SELECTED EXCERPT:

The mining industry’s productivity has steadily fallen over the last few decades [1][2][3]. These fluctuations in commodities sectors’ efficiency and productivity have presented challenges to global demand and supply balances. Mining exporting countries, in particular, are vulnerable to delayed growth due to low productivity [4][5][6]. The significant growth in resource demand caused by global industrialisation and urbanisation has put great pressure on mining companies to boost productivity. Industry leaders have primarily focused on using partial measures of productivity (e.g., labour productivity) as performance indicators, which do not fully reflect the factors underpinning their productivity [7][8]. Unlocking productivity potentials and studying alternatives for reversing falling trends are critical for a country’s economic success. The recent reduction in mining productivity has attracted the interest of policymakers and corporate executives.
Innovation in mining has been a key agenda for both mining businesses and policy makers. In recent years, the mining industry has focused on using innovation to increase productivity through a number of productivity-enhancing initiatives and technologies, such as mine automation, artificial intelligence (AI), and electric vehicles [1][9][10]. The advancements in technology (through the automation of processes) is increasing productivity by either maintaining the same workforce or directly reducing the number of employees required in production [11][12]. Conversely, the fall in ore quality across commodities as a result of the exploitation of low-quality resources is negating productivity improvements by increasing the costs of extraction and capital investment. Furthermore, the utilisation of input mixes and expansion in the scale of production have impacts on productivity patterns. The extent to which these varied elements influence production is still unknown. Therefore, it is critical to determine how all of these different elements explain the mining sector’s productivity.
Understanding the causes of productivity decline is difficult. Several factors influence mining industry productivity and efficiency, including management approaches, effective resource allocation, scale economies, and, most importantly, innovation [13]. Embracing new technologies and optimal management practices also significantly influences the efficiency and productivity of the mining industry [14]. Automation and advancements in robotics technology, for instance, contribute to decreases in carbon emissions and increases in mining industry productivity [10]. The development of technologies and their use in the mining industry have enhanced mineral recovery while lowering production costs and energy use [11].

(Instrument reading data)
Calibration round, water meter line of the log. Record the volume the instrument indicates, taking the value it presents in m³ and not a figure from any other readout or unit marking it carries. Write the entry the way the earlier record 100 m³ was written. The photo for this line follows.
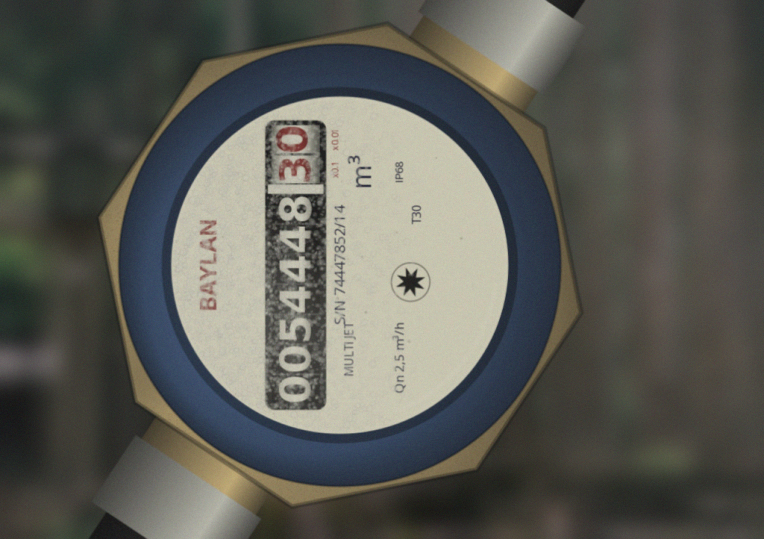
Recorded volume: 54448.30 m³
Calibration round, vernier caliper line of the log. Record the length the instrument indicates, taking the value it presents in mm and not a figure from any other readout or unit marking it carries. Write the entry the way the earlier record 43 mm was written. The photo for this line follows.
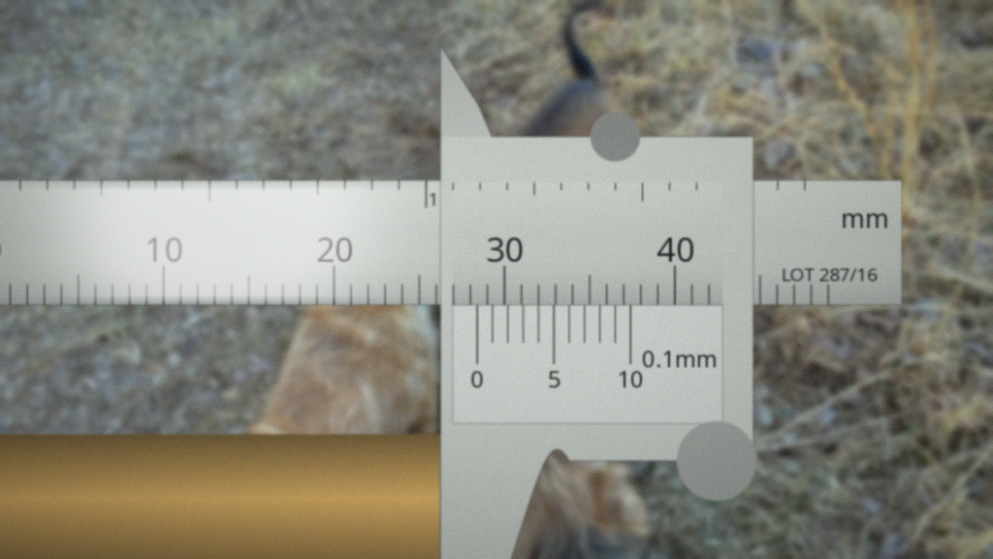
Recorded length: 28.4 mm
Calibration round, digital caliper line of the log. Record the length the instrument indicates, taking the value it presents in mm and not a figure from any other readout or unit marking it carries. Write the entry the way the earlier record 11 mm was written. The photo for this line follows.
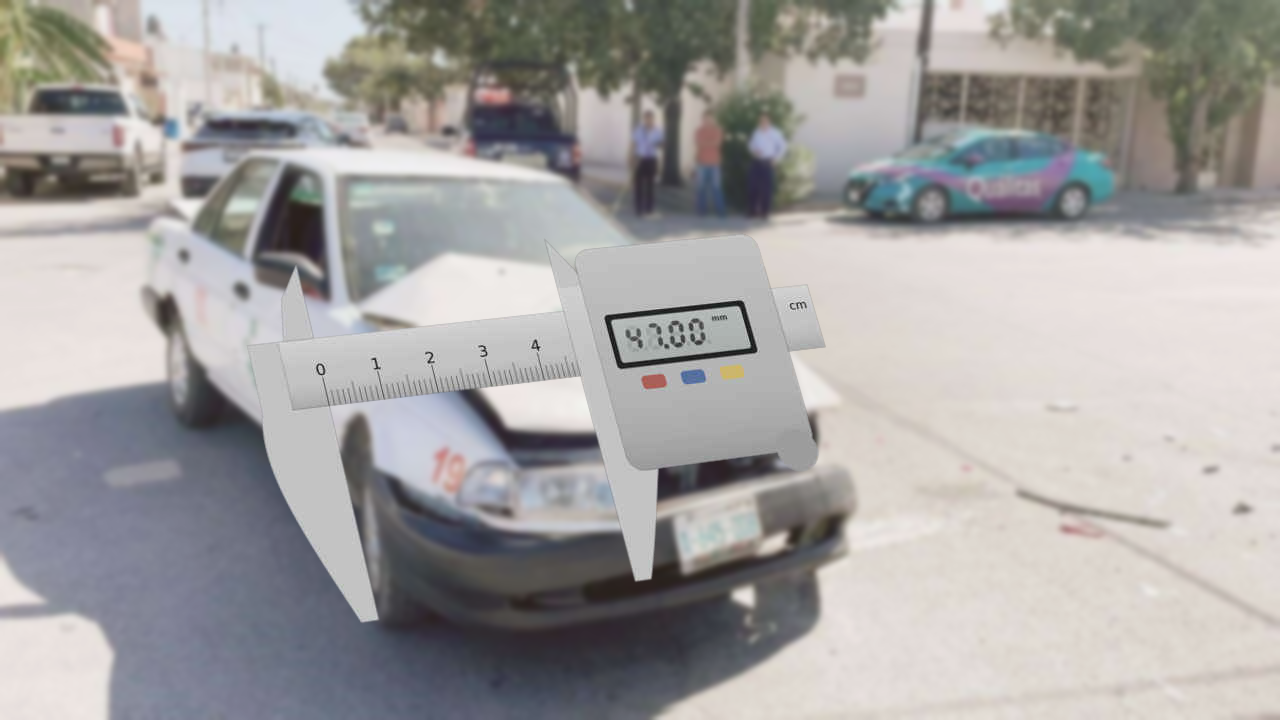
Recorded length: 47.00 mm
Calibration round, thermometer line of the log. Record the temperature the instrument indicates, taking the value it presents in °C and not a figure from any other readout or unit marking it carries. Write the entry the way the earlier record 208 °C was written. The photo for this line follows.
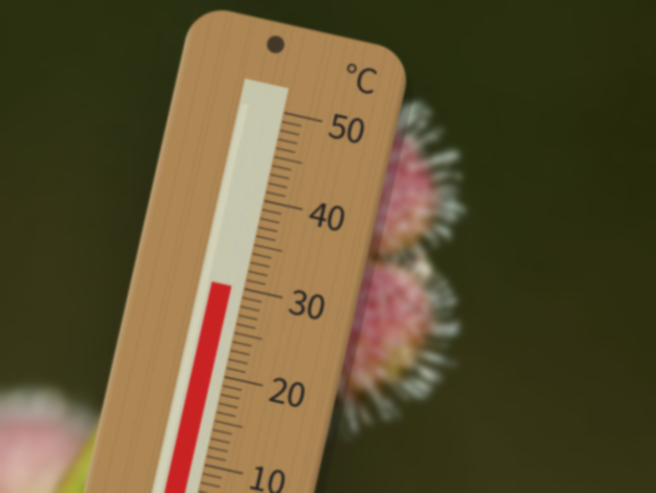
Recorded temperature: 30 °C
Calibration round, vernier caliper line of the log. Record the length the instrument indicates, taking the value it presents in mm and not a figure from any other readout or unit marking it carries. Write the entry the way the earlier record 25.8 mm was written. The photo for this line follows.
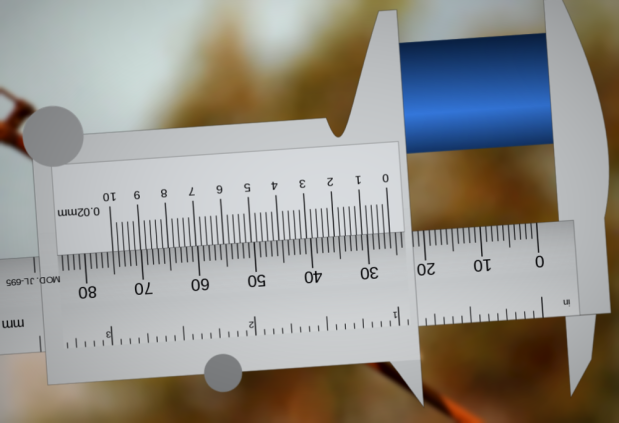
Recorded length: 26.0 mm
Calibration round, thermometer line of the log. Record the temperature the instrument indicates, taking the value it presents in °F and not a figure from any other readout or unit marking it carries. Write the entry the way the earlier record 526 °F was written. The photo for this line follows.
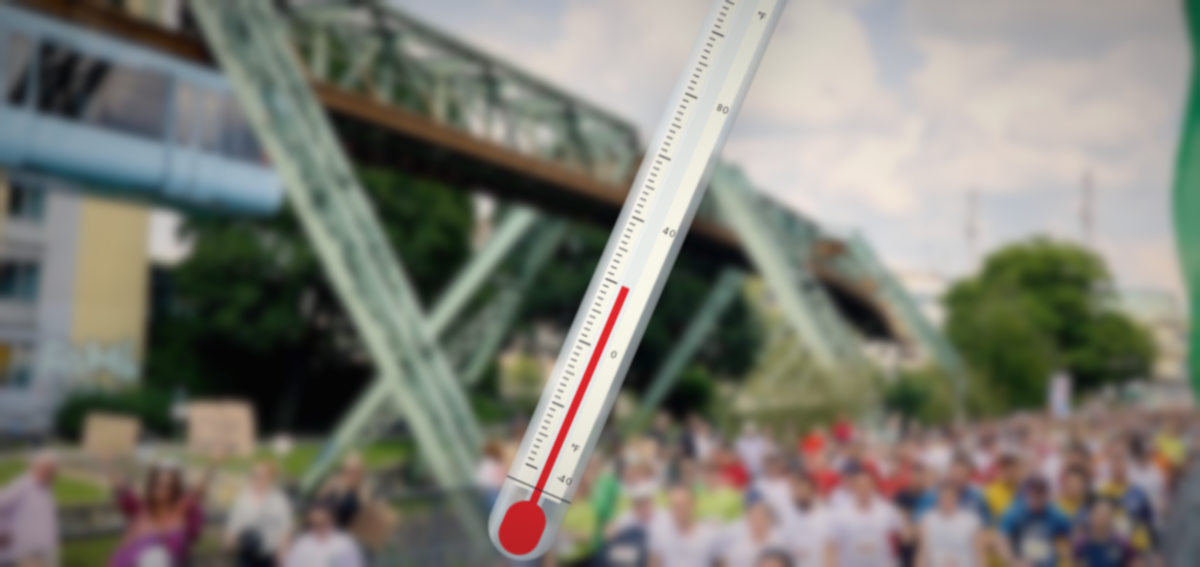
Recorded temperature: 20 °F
* * *
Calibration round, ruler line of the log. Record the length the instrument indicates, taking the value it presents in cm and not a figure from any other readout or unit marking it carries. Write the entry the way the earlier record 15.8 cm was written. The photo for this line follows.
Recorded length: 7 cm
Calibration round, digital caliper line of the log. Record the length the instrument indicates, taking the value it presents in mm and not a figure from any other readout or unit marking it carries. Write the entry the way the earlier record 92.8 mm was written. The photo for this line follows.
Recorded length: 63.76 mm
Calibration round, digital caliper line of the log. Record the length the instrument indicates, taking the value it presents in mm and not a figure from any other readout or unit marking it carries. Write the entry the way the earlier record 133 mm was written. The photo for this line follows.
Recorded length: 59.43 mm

WORK REQUEST A: Which productivity-enhancing technologies does the passage on mining productivity name as examples of recent innovation in the industry?
WORK REQUEST B: Turn the paragraph of the passage on mining productivity that begins "Understanding the causes of productivity decline" into a short bulleted list that keeps its main facts.
The listing has no connection to the passage on mining productivity.

TASK RESULT A: Mine automation, artificial intelligence (AI), and electric vehicles.

TASK RESULT B:
- The causes of productivity decline are difficult to understand.
- Mining productivity and efficiency are influenced by management approaches, effective resource allocation, scale economies, and, most importantly, innovation.
- Adopting new technologies and optimal management practices also significantly affects efficiency and productivity.
- Automation and robotics advances help lower carbon emissions and raise productivity.
- Technology development and use in mining have improved mineral recovery while reducing production costs and energy use.